Oczko wodne - forum
Forum miłośników oczek wodnych.

Staw - jak sie pozbyć szczupaka ze stawu?

kocich - 2010-07-29, 08:38
Temat postu: jak sie pozbyć szczupaka ze stawu?
witam.Posiadam mały staw 20mx10m,srednia głębokość 1,80.Jeszcze w tamtym roku miałem w nim mnóstwo karasi które razem z mamą uwielbialiśmy łowić.Nieświadomy tego jakim apetytem dysponuje szczupak wpuściłem go do mojego zbiornika w ilości 10 sztuk.Obecnie po karasiach nie ma ani śladu a szczupaki mają po około 40 cm bo jednego kiedyś widziałem.Zarybiłem w tym roku stawik znowu karasiem ale obawiam się ze szczupły znowu go wytnie.W związku z tym mam pytanie jak pozbyć się szczupaka ze stawu?Na wędke nie dam rady bo nie mam zielonego pojęcia o łowieniu drapieżników.Dodam że nie mam możliwości spuszczenia wody ze zbiornika.Prosze was drodzy koledzy o pomoc
Vanka - 2010-07-29, 09:15

kocich napisał/a:
Na wędke nie dam rady bo nie mam zielonego pojęcia o łowieniu drapieżników

spining kolego, dobry wobelrek i cierpliwość taka jak przy moczeniu kija. a co można się pobawić przy tym.. :)
Jeśli taka mizerota jak ja w wędkowaniu szczupaka złapała to i Tobie sie uda

Ludwig - 2010-07-29, 10:48

Vanka napisał/a:
spining kolego, dobry wobelrek i cierpliwość taka jak przy moczeniu kija. a co można się pobawić przy tym..



Tutaj spinning za dużo nie pomorze ,gdy szczupak ma dużo narybku nie ruszy przynęty. A w twoim stawie ma go pod dostatkiem. Wiec trochę ciężko :? .

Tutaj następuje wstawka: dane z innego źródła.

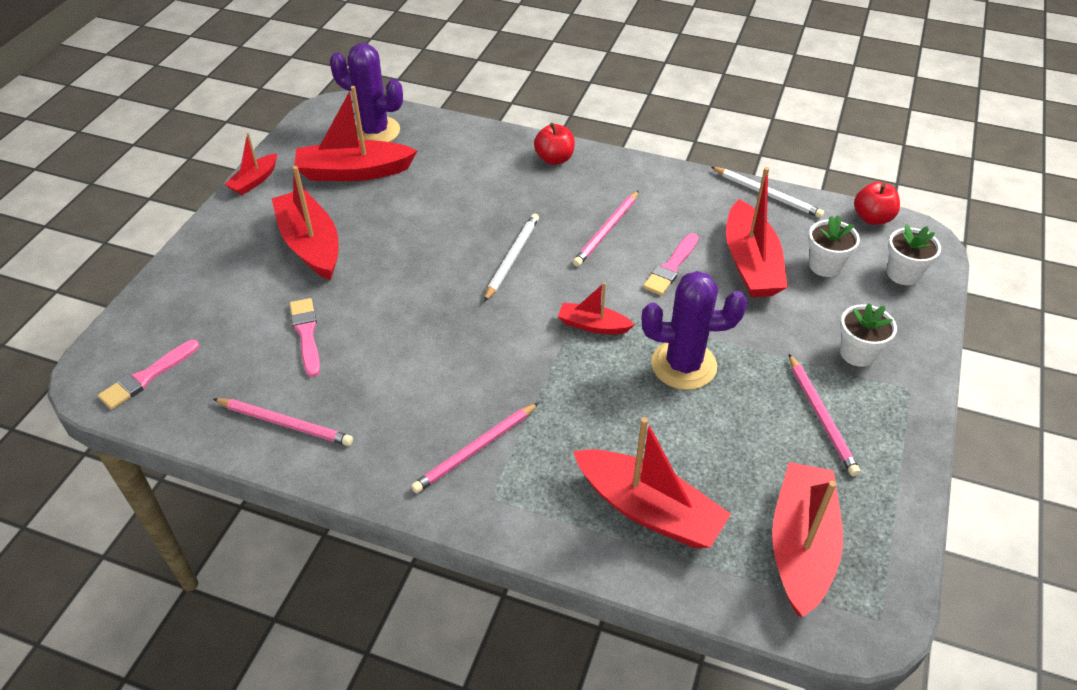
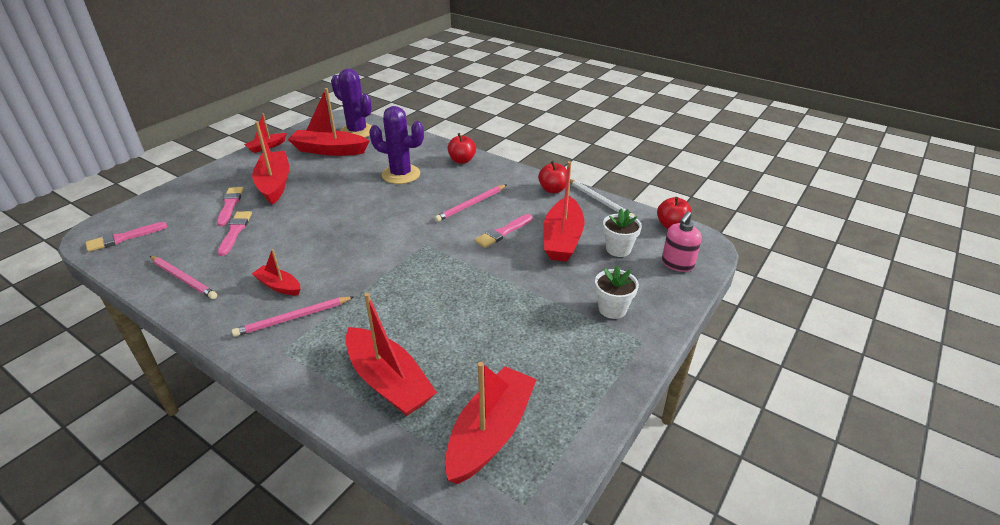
camera: 15 degrees right, 10 degrees down
(268, 292) = (230, 205): none -> pink brush
(512, 258) = (396, 210): white pencil -> none
(593, 325) = (425, 258): red boat -> red boat (279, 286)
(683, 365) = (474, 293): purple cactus -> purple cactus (401, 174)
(700, 187) = (553, 189): none -> red apple
(821, 416) = (559, 346): pink pencil -> none
(903, 274) = (677, 264): white flower pot -> pink soap dispenser

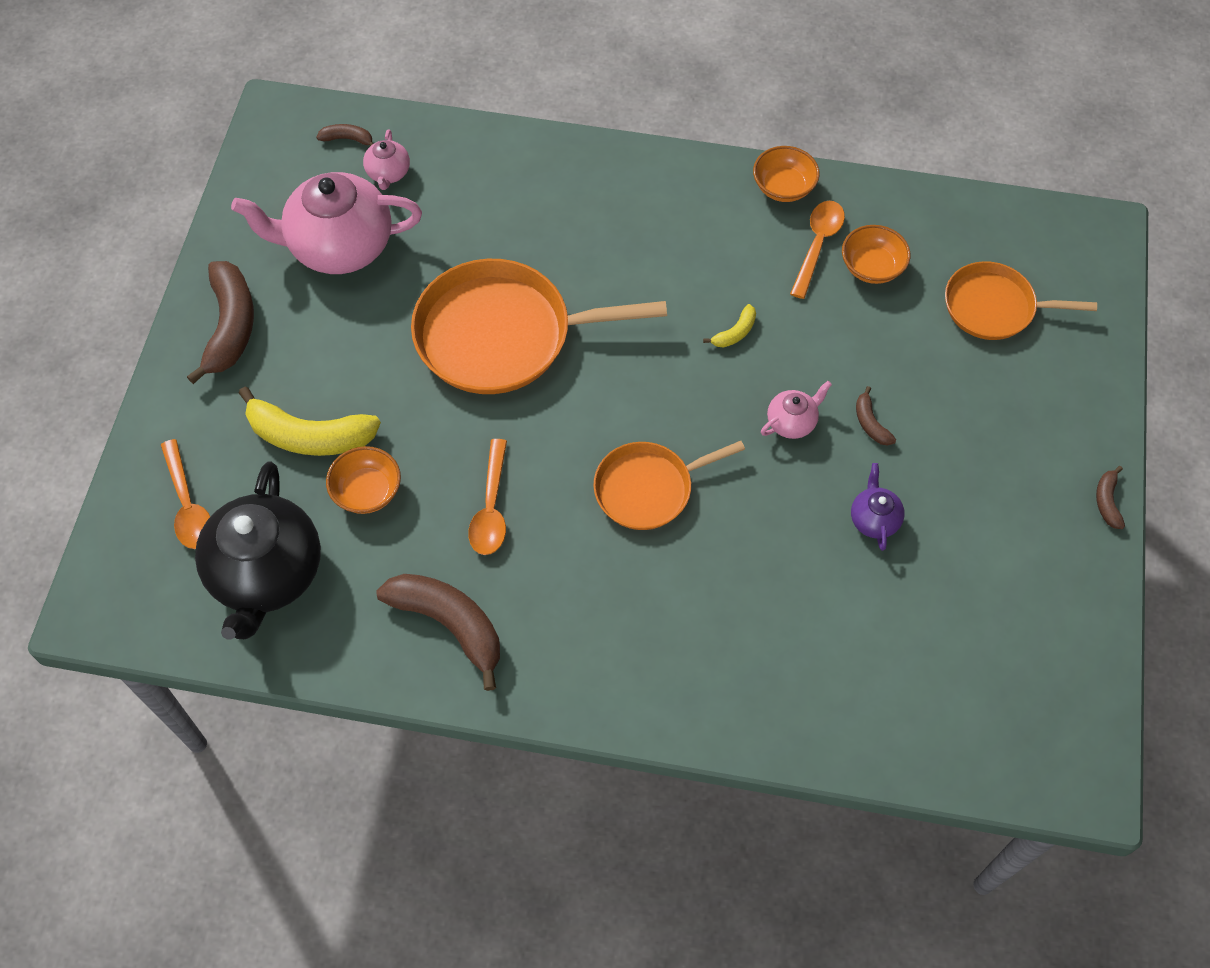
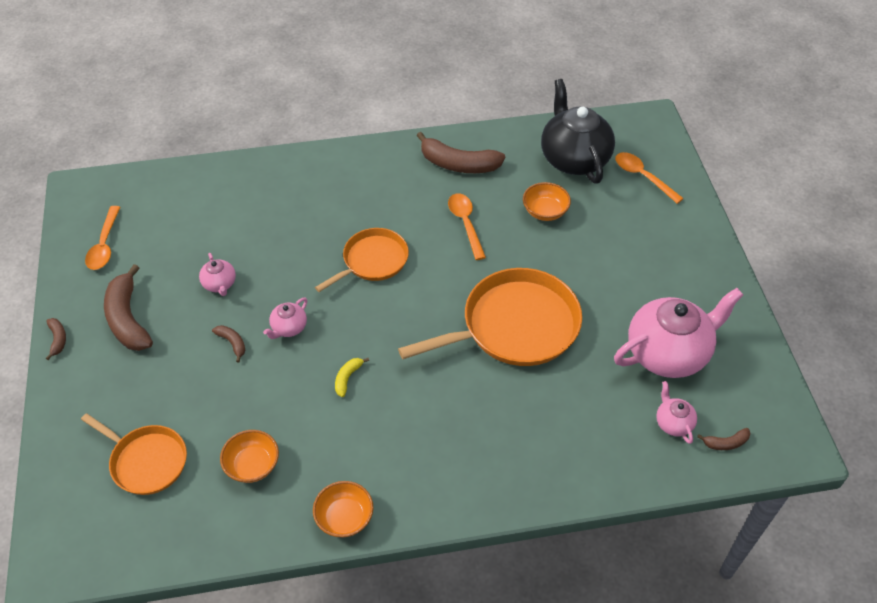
camera: 160 degrees right, 10 degrees down
(230, 326) = (699, 277): brown banana -> brown banana (128, 319)
(309, 436) = (600, 230): yellow banana -> none
(817, 245) = (302, 471): orange spoon -> orange spoon (104, 245)
(874, 519) = (220, 284): purple teapot -> pink teapot
(994, 307) = (146, 461): orange pan -> orange pan turned 45 degrees clockwise

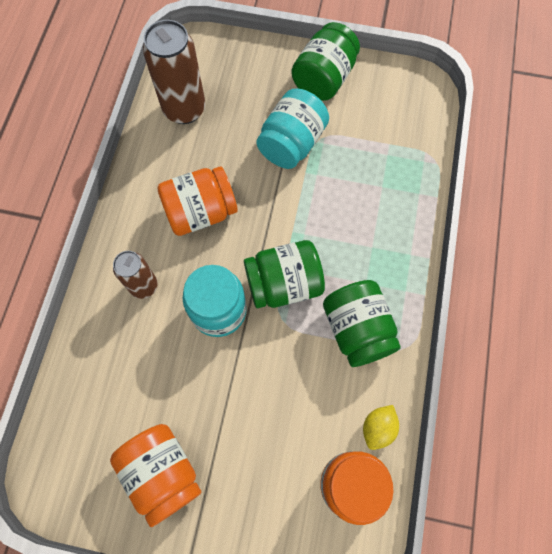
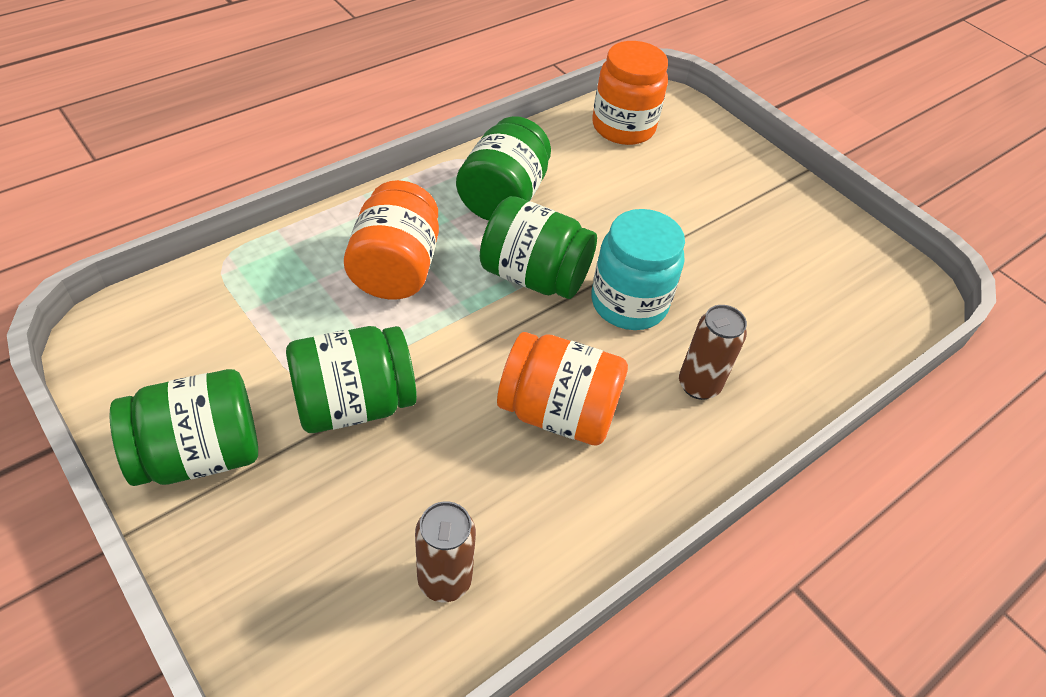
camera: 145 degrees left, 20 degrees down
(163, 472) = (788, 230): orange jar -> orange jar (395, 268)
(184, 109) = (444, 580): brown can -> brown can, size x0.60
(292, 143) = (354, 403): turquoise jar -> green jar
(378, 428) = (563, 137): yellow lemon -> none

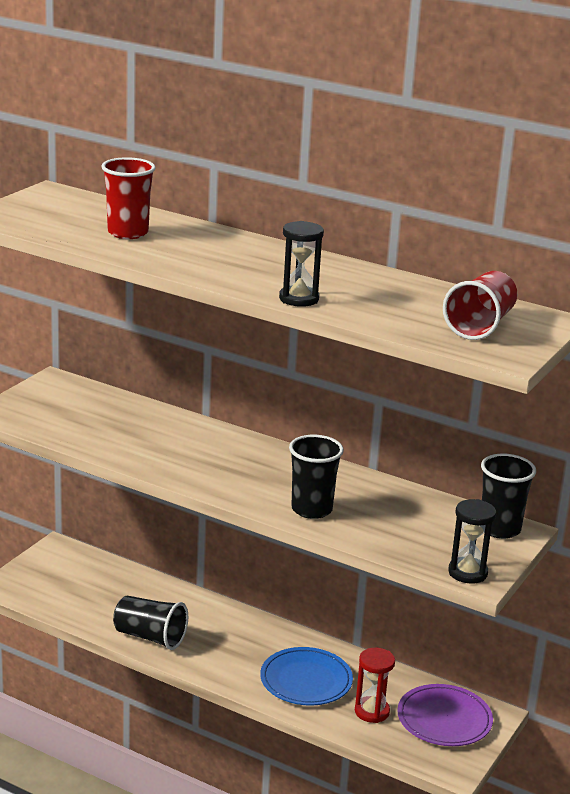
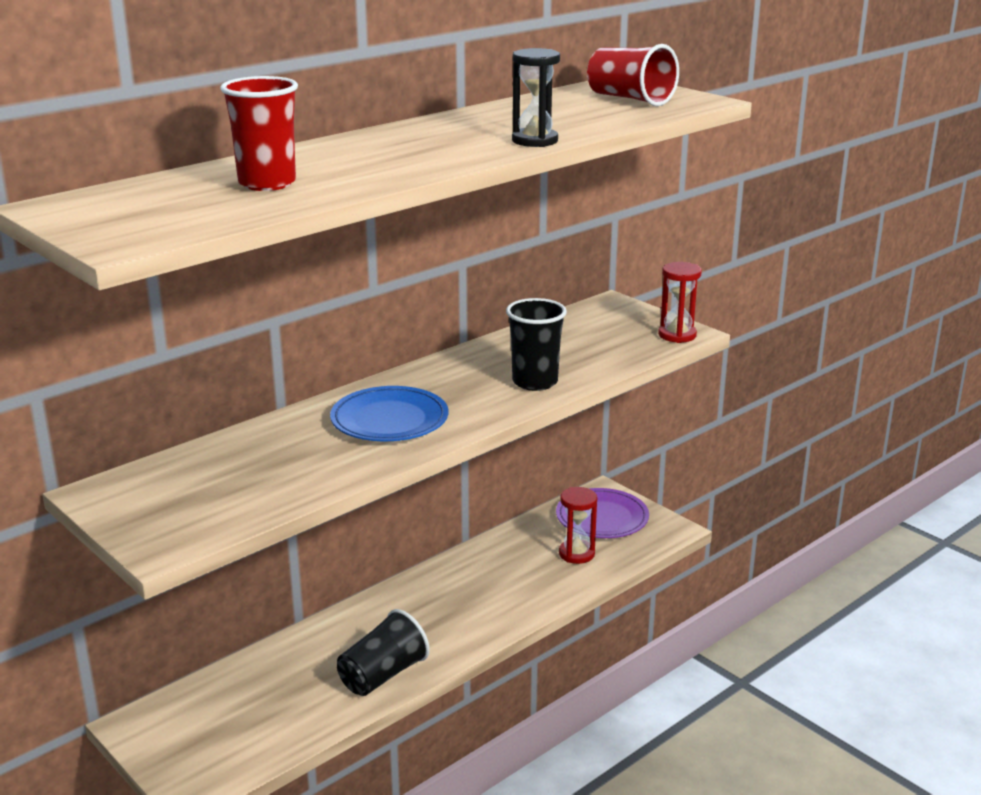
camera: 70 degrees left, 0 degrees up
(306, 681) = (512, 582): blue plate -> blue plate (389, 420)
(467, 573) = (677, 335): black hourglass -> red hourglass
(499, 529) = (606, 310): black cup -> none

Może na stary przepis. Wycinasz ze styropianu prostokąty o wymiarach ok. 6cm 4cm, przywiązujesz żyłkę lub dratew(nawijasz na styropian). Na koniec przywiązujesz przypon z kotwicą. Łapiesz karasie i na kotwiczkę. Następnie rzucasz do stawu i czekasz. Na pewno się jakiś złapie ;) Jeżeli masz w stawie tylko szczupaki to nic innego nie może się złapać.

Pozdrawiam

kocich - 2010-07-29, 14:02

myslalem o siatce ale nie wiem jaka by była najlepsza
leszek50-57 - 2010-07-29, 14:32

Sitka,może ci pomóc,ale najlepszy sposób to na pupy,tak jak ci
pod powiedział Ludwig,na pewno wyłapiesz wszystkie :)

poz.Leszek
----------------

kocich - 2010-07-29, 14:53

a metoda na żywca?bo woblerkiem nie potrafie łowic
zuzi10 - 2010-07-29, 16:38

Kocich, a nie możesz zrobić przyjemności jakiemuś znajomemu wędkarzowi, ew. znajomemu- znajomego.
Ludwig - 2010-07-29, 18:17

kocich napisał/a:
myslalem o siatce ale nie wiem jaka by była najlepsza


Siatką złapiesz nie tylko szczupaki ale i inne ryby. A po za tym zaplątaną rybę jest ciężko odratować praktycznie większość jest spisana na straty.... Chyba ,że siatka pociągowa.


kocich napisał/a:
a metoda na żywca?bo woblerkiem nie potrafie łowic



Kombinujesz jak koń pod górę. Nie rozumiesz "pupy" praktycznie to samo co żywiec różni się tym, ,że nie musisz czekać z wędką nad stawem . To bardziej mobilne rozwiązanie ;) Jest to dla Ciebie najlepsze rozwiązanie. Przykładowo robisz 25 "pup" rzucasz je na cały dzień i noc później ściągasz. Na pewno jakiś się zachaczy.

Cytat:
Kocich, a nie możesz zrobić przyjemności jakiemuś znajomemu wędkarzowi, ew. znajomemu- znajomego.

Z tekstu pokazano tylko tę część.